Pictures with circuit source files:
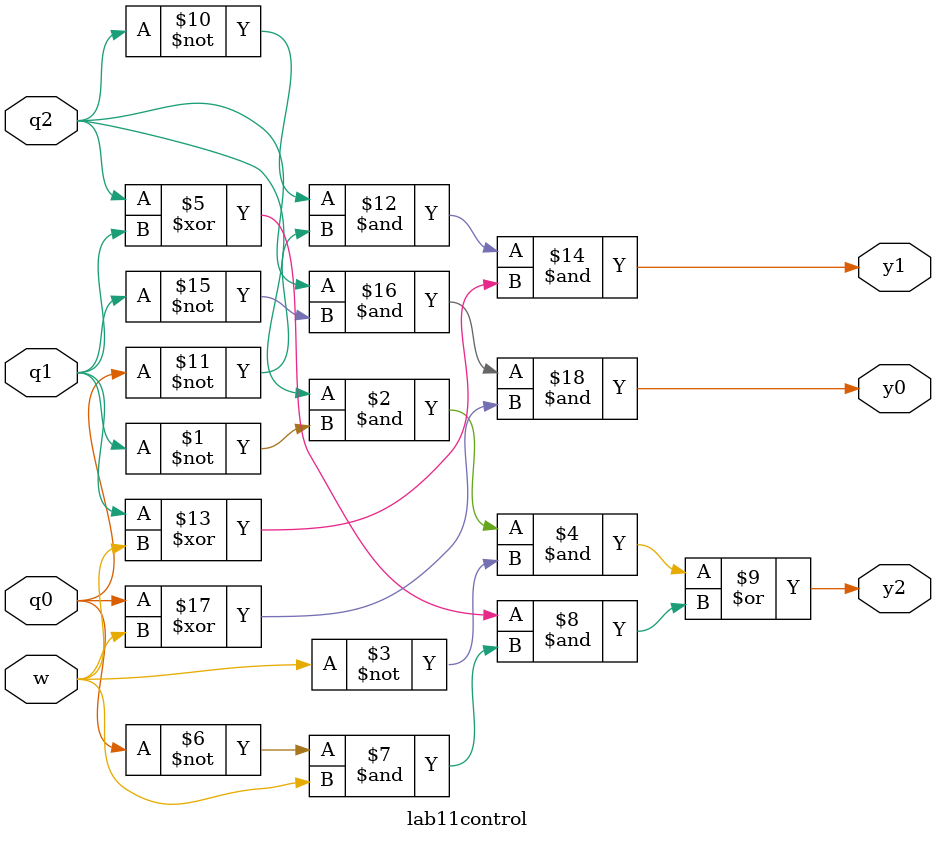
<source format=v>
module lab11control(q2,q1,q0,w,y2,y1,y0);
input q2,q1,q0,w;
output y2,y1,y0;
assign y2 = (q2&~q1&~w)|((q2^q1)&(~q0&w));
assign y1 = (~q2&~q0)&(q1^w);
assign y0 = (q2&~q1)&(q0^w);
endmodule
</source>
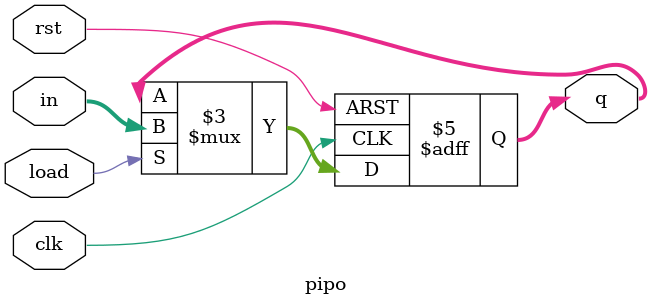
<source format=v>
module pipo(q,in,load,clk,rst);
output [3:0]q;
input load,clk,rst;
input [3:0]in;
reg [3:0]q;
always @ (posedge clk or posedge rst)
begin
if(rst)
q<=4'b0;
else if(load)
q<=in;
else
q<=q;
end
endmodule

</source>
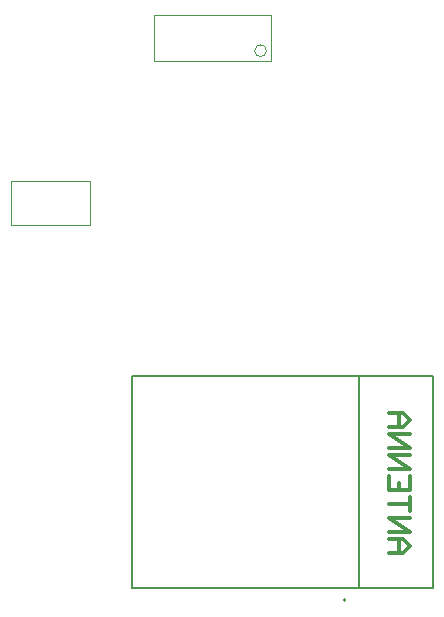
<source format=gbr>
%TF.GenerationSoftware,Altium Limited,Altium Designer,25.7.1 (20)*%
G04 Layer_Color=16711935*
%FSLAX45Y45*%
%MOMM*%
%TF.SameCoordinates,6DC23F8A-9C4A-45C2-95F2-439E2FAEE1B8*%
%TF.FilePolarity,Positive*%
%TF.FileFunction,Other,Mechanical_13*%
%TF.Part,Single*%
G01*
G75*
%TA.AperFunction,NonConductor*%
%ADD46C,0.20000*%
%ADD47C,0.12700*%
%ADD53C,0.10000*%
%ADD85C,0.37018*%
D46*
X17662000Y5503300D02*
G03*
X17662000Y5503300I-10000J0D01*
G01*
D47*
X17771999Y5603301D02*
Y7403302D01*
Y5603301D02*
X18402000D01*
X15851997D02*
X17771999D01*
X15851997D02*
Y7403302D01*
X17771999D01*
X18402000D01*
Y5603301D02*
Y7403302D01*
D53*
X16990401Y10153300D02*
G03*
X16990401Y10153300I-50000J0D01*
G01*
X14828799Y8679602D02*
Y9049598D01*
X15498801Y8679602D02*
Y9049598D01*
X14828799D02*
X15498801D01*
X14828799Y8679602D02*
X15498801D01*
X16040401Y10063302D02*
Y10453299D01*
X17030400Y10063302D02*
Y10453299D01*
X16040401D02*
X17030400D01*
X16040401Y10063302D02*
X17030400D01*
D85*
X18027000Y5903300D02*
X18145496D01*
X18204742Y5962547D01*
X18145496Y6021795D01*
X18027000D01*
X18115871D01*
Y5903300D01*
X18027000Y6081042D02*
X18204742D01*
X18027000Y6199538D01*
X18204742D01*
Y6258785D02*
Y6377280D01*
Y6318033D01*
X18027000D01*
X18204742Y6555023D02*
Y6436528D01*
X18027000D01*
Y6555023D01*
X18115871Y6436528D02*
Y6495775D01*
X18027000Y6614270D02*
X18204742D01*
X18027000Y6732765D01*
X18204742D01*
X18027000Y6792013D02*
X18204742D01*
X18027000Y6910508D01*
X18204742D01*
X18027000Y6969755D02*
X18145496D01*
X18204742Y7029003D01*
X18145496Y7088250D01*
X18027000D01*
X18115871D01*
Y6969755D01*
%TF.MD5,da6dc394b8b4a901962c876b806201be*%
M02*

</source>
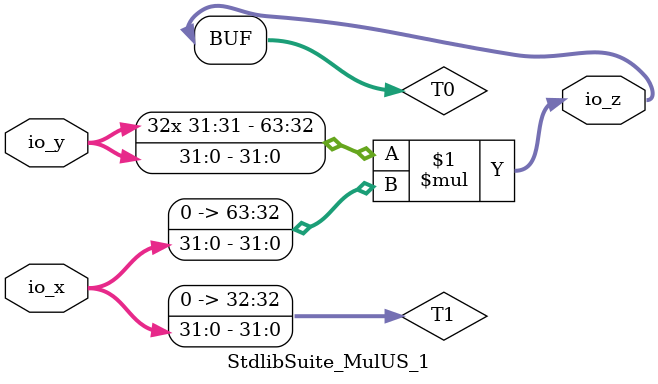
<source format=v>
module StdlibSuite_MulUS_1(
    input [31:0] io_x,
    input [31:0] io_y,
    output [63:0] io_z
);

  wire [63:0] T0;
  wire [32:0] T1;

  assign io_z = T0;
  assign T0 = $signed(io_y) * $signed(T1);
  assign T1 = {1'h0/* 0*/, io_x};
endmodule


</source>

- Exercise
Repeat all of the records verbatim, leaving out the pictures.

- Answer
<source format=v>
module lab11control(q2,q1,q0,w,y2,y1,y0);
input q2,q1,q0,w;
output y2,y1,y0;
assign y2 = (q2&~q1&~w)|((q2^q1)&(~q0&w));
assign y1 = (~q2&~q0)&(q1^w);
assign y0 = (q2&~q1)&(q0^w);
endmodule
</source>
<source format=v>
module pipo(q,in,load,clk,rst);
output [3:0]q;
input load,clk,rst;
input [3:0]in;
reg [3:0]q;
always @ (posedge clk or posedge rst)
begin
if(rst)
q<=4'b0;
else if(load)
q<=in;
else
q<=q;
end
endmodule

</source>
<source format=gbr>
%TF.GenerationSoftware,Altium Limited,Altium Designer,25.7.1 (20)*%
G04 Layer_Color=16711935*
%FSLAX45Y45*%
%MOMM*%
%TF.SameCoordinates,6DC23F8A-9C4A-45C2-95F2-439E2FAEE1B8*%
%TF.FilePolarity,Positive*%
%TF.FileFunction,Other,Mechanical_13*%
%TF.Part,Single*%
G01*
G75*
%TA.AperFunction,NonConductor*%
%ADD46C,0.20000*%
%ADD47C,0.12700*%
%ADD53C,0.10000*%
%ADD85C,0.37018*%
D46*
X17662000Y5503300D02*
G03*
X17662000Y5503300I-10000J0D01*
G01*
D47*
X17771999Y5603301D02*
Y7403302D01*
Y5603301D02*
X18402000D01*
X15851997D02*
X17771999D01*
X15851997D02*
Y7403302D01*
X17771999D01*
X18402000D01*
Y5603301D02*
Y7403302D01*
D53*
X16990401Y10153300D02*
G03*
X16990401Y10153300I-50000J0D01*
G01*
X14828799Y8679602D02*
Y9049598D01*
X15498801Y8679602D02*
Y9049598D01*
X14828799D02*
X15498801D01*
X14828799Y8679602D02*
X15498801D01*
X16040401Y10063302D02*
Y10453299D01*
X17030400Y10063302D02*
Y10453299D01*
X16040401D02*
X17030400D01*
X16040401Y10063302D02*
X17030400D01*
D85*
X18027000Y5903300D02*
X18145496D01*
X18204742Y5962547D01*
X18145496Y6021795D01*
X18027000D01*
X18115871D01*
Y5903300D01*
X18027000Y6081042D02*
X18204742D01*
X18027000Y6199538D01*
X18204742D01*
Y6258785D02*
Y6377280D01*
Y6318033D01*
X18027000D01*
X18204742Y6555023D02*
Y6436528D01*
X18027000D01*
Y6555023D01*
X18115871Y6436528D02*
Y6495775D01*
X18027000Y6614270D02*
X18204742D01*
X18027000Y6732765D01*
X18204742D01*
X18027000Y6792013D02*
X18204742D01*
X18027000Y6910508D01*
X18204742D01*
X18027000Y6969755D02*
X18145496D01*
X18204742Y7029003D01*
X18145496Y7088250D01*
X18027000D01*
X18115871D01*
Y6969755D01*
%TF.MD5,da6dc394b8b4a901962c876b806201be*%
M02*

</source>
<source format=v>
module StdlibSuite_MulUS_1(
    input [31:0] io_x,
    input [31:0] io_y,
    output [63:0] io_z
);

  wire [63:0] T0;
  wire [32:0] T1;

  assign io_z = T0;
  assign T0 = $signed(io_y) * $signed(T1);
  assign T1 = {1'h0/* 0*/, io_x};
endmodule


</source>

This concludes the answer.